QUOTED PASSAGE:
* * *

Gen. Petraeus revises the rules of engagement for NATO forces in Afghanistan

Gen. David Petraeus, commander of the NATO and US forces in Afghanistan, speaking to Afghan soldiers at an oath taking ceremony.

From Dan Murphy, Christian Science Monitor: Gen. David Petraeus, appointed this June to turn the Afghanistan war around, has just made his first visible impact on how the increasingly deadly conflict is being run.

On Wednesday General Petraeus revised the Afghanistan rules of engagement, which are guidelines for when and how the US and other NATO troops under his command can shoot to kill. At the time of his confirmation a rethink of the strict rules put in place by his predecessor Gen. Stanley McChrystal – which many combat troops complained put protecting Afghan civilians ahead of protecting them – was likely.

* * *

DATA BLOCK:
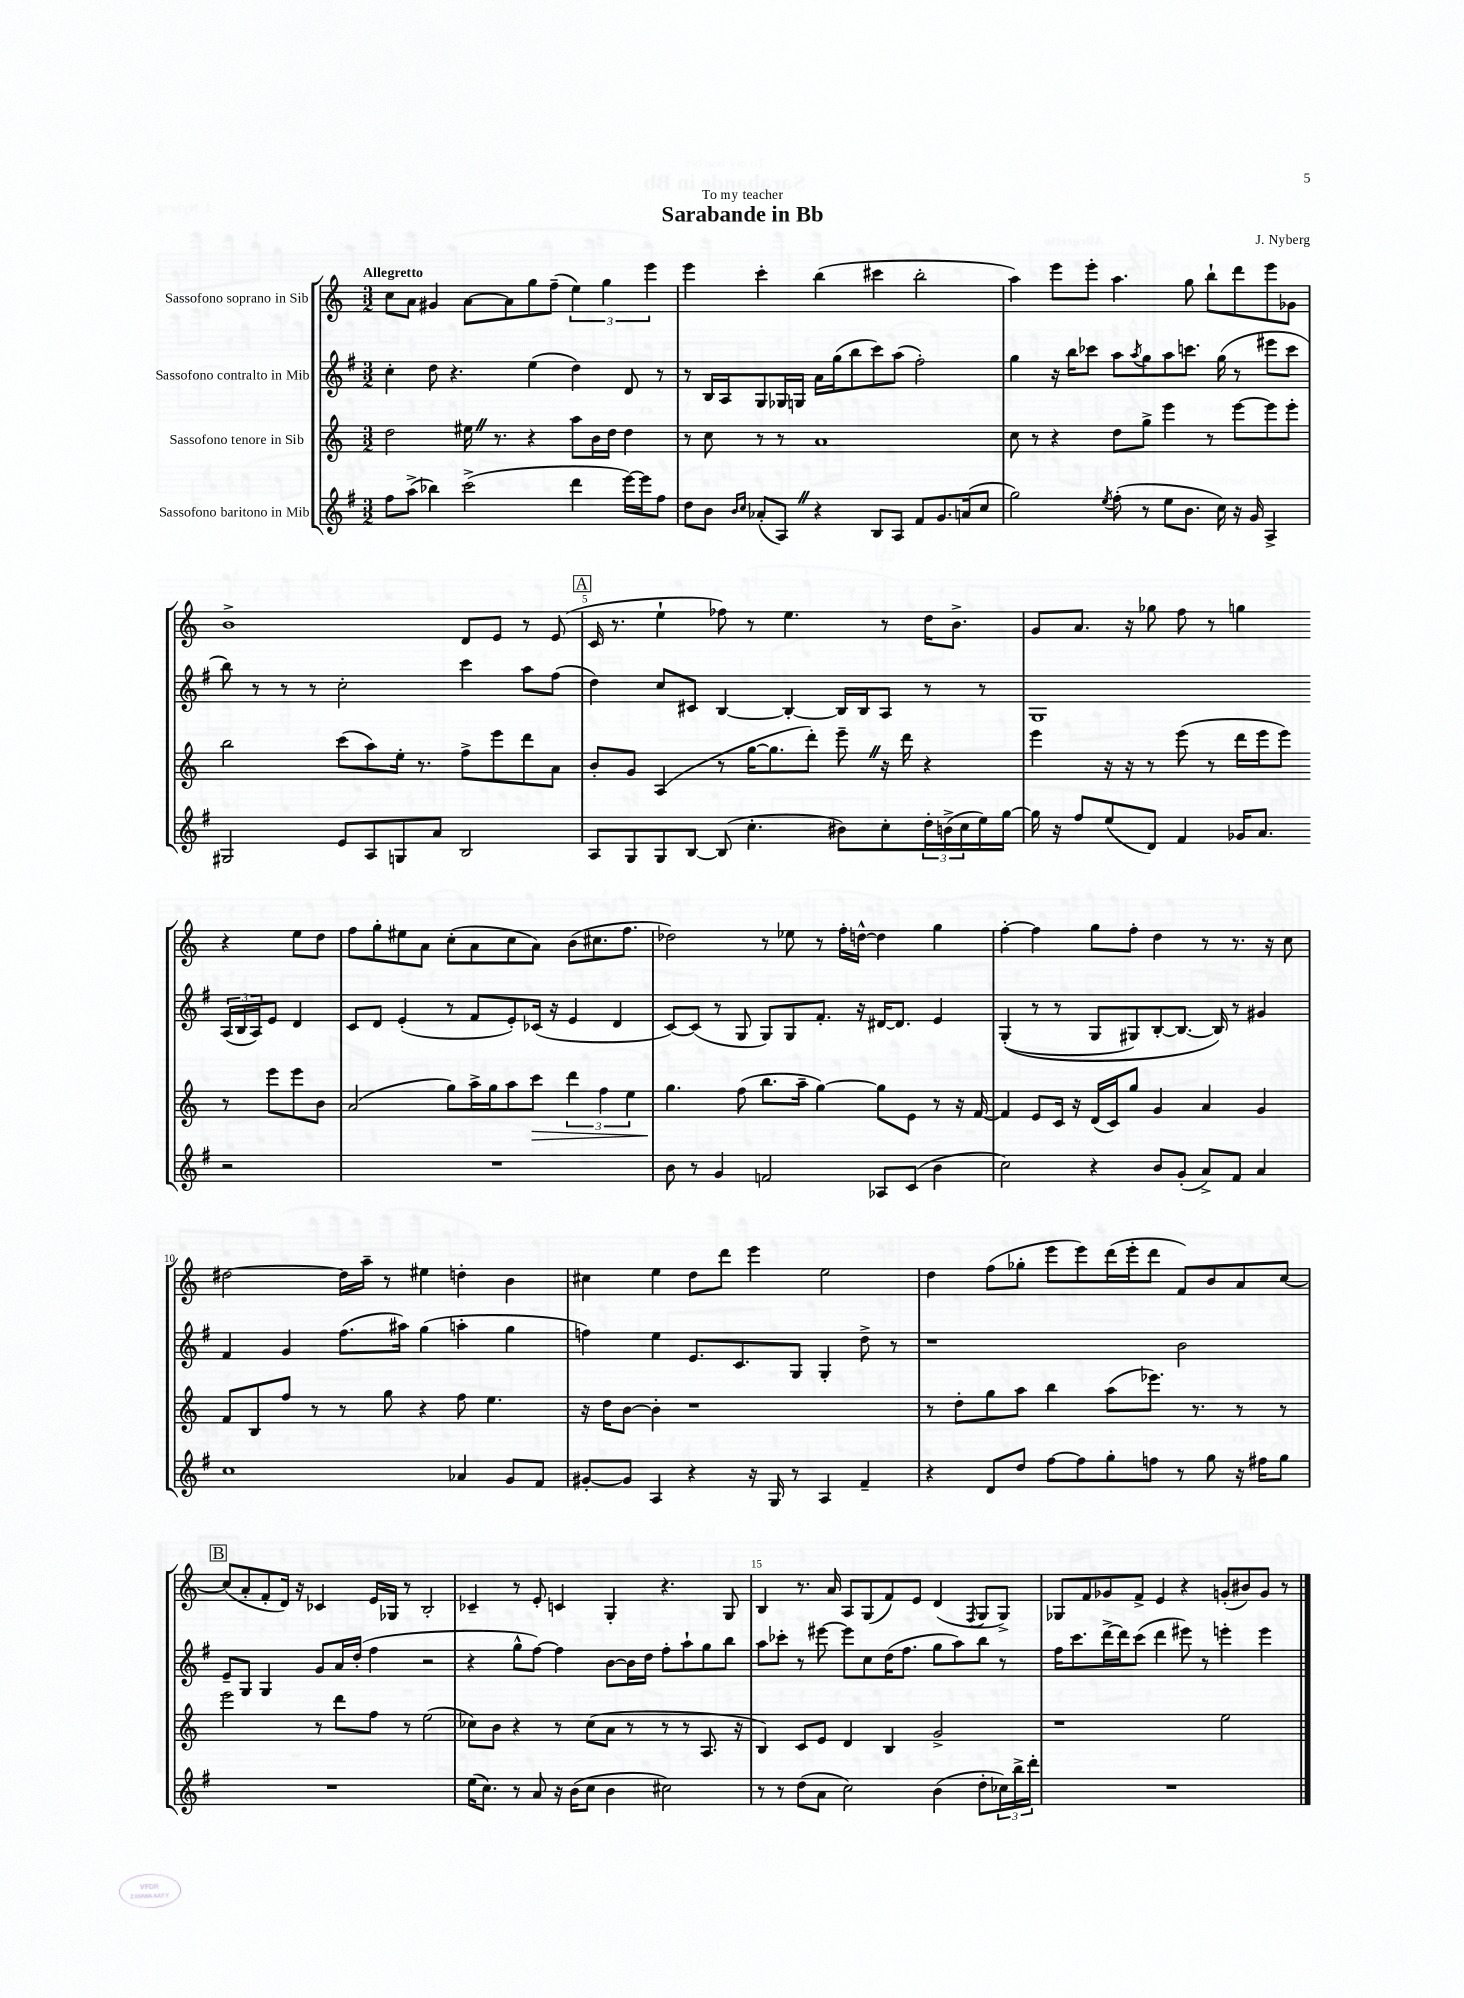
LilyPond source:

* * *

SET TASK: Resume the news report on General Petraeus's revision of the Afghanistan rules of engagement, continuing directly after its final sentence.

ANSWER TO THE EXERCISE:
Now, he’s issued a change in approach that appears to relax the rules around the edges, while maintaining the priority at the heart of NATO’s counterinsurgency, or COIN, strategy in Afghanistan. The full directive is classified, according to the International Assistance Force in Afghanistan (ISAF), the mission Petraeus leads. But the excerpts from Petraeus’s rules released on the ISAF website place more emphasis on the appropriateness of lethal force than the McChrystal order it replaces.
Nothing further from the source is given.